The design of the integrated cancer treatment centre, Centre intégré de cancérologie (CIC), as part of Quebec’s Laval University hospital centre, CHU de Québec-Université Laval, pays allegiance to the natural elements and surrounding architecture to create a wellness-focused facility.
Designed by a consortium of design firms, Groupe A, DMG, Lemay, Jodoin Lamarre Pratte, NFOE, and GLCRM architects, the centre is located at the Hôpital de l’Enfant-Jésus (HEJ) campus in Quebec City.
The CIC’s architecture, based on the themes of air and light, is restrained, and resembles the key characteristics of the existing buildings with its use of brick and continuity in the cornice lines. “The contemporaneity of the groupings is characterized by the desire to fill the project with light.

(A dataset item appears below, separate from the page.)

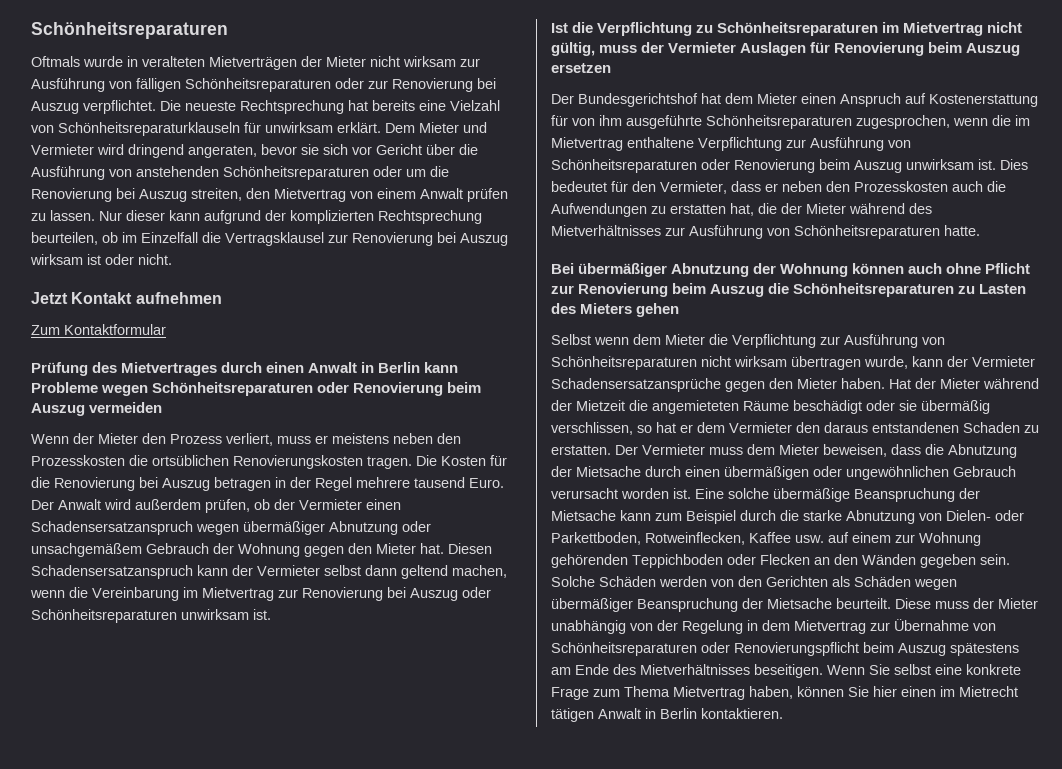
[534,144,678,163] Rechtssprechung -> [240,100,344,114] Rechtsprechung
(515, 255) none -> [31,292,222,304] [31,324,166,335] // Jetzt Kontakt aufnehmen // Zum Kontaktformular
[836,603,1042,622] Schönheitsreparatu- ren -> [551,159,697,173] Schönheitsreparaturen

The shades of ochre bricks, the pale mortar joints, and the white steel and aluminum components and cladding reflect light, which dances across the surfaces over the course of the day,” said Rémi Morency, partner, architect, and urban planner at Groupe A/Annexe U.
The starting point for the architectural development was the design of a green inner courtyard, surrounded by the oncology program. The aim was to provide pleasant reception areas, waiting rooms, traffic zones, care facilities, and work areas which promote health and healing. An abundance of natural light, outdoor views, green spaces, warm materials, colours, and art characterize the new healthcare space.
“The centre was designed to make the gardens visible from all levels. A system of rooftop patios and gardens was developed and refined in the inner courtyard to give it a human scale, so each treatment space benefits from a garden,” said Lucie Bégin, architect and director at Jodoin Lamarre Pratte architectes. “The concept of the healing garden is not new, and we have been working towards perfecting it for 20 years, adapting it to the context and scale of each project,” says Bégin.
A major component of the new complex was the requirement for the CIC to be integrated into the existing hospital complex and its urban context. The centre was built near the edge of the site to offer patients as much privacy as possible. Its volumes were designed to strike a balance with the residential character of Vitré Street to the east, and the more institutional character of the esplanade and basic research centre to the west.
A north-south traffic route connects the CIC to the future research centre and the critical care wing of the existing hospital. The CIC’s foyer marks the end of a long corridor which, like a timeline, starts in HEJ’s oldest buildings. This passageway is punctuated by hallways where different public traffic hubs are found, originating the themes of the interior design of each wing: earth, water, fire, air, and light.
A 3D pattern, composed of a multitude of interlocking small lozenges, inspired by the Art Deco turret of wing A, situated above the hospital’s main entrance when it was built, was developed to provide shade and privacy to the large glassed-in areas.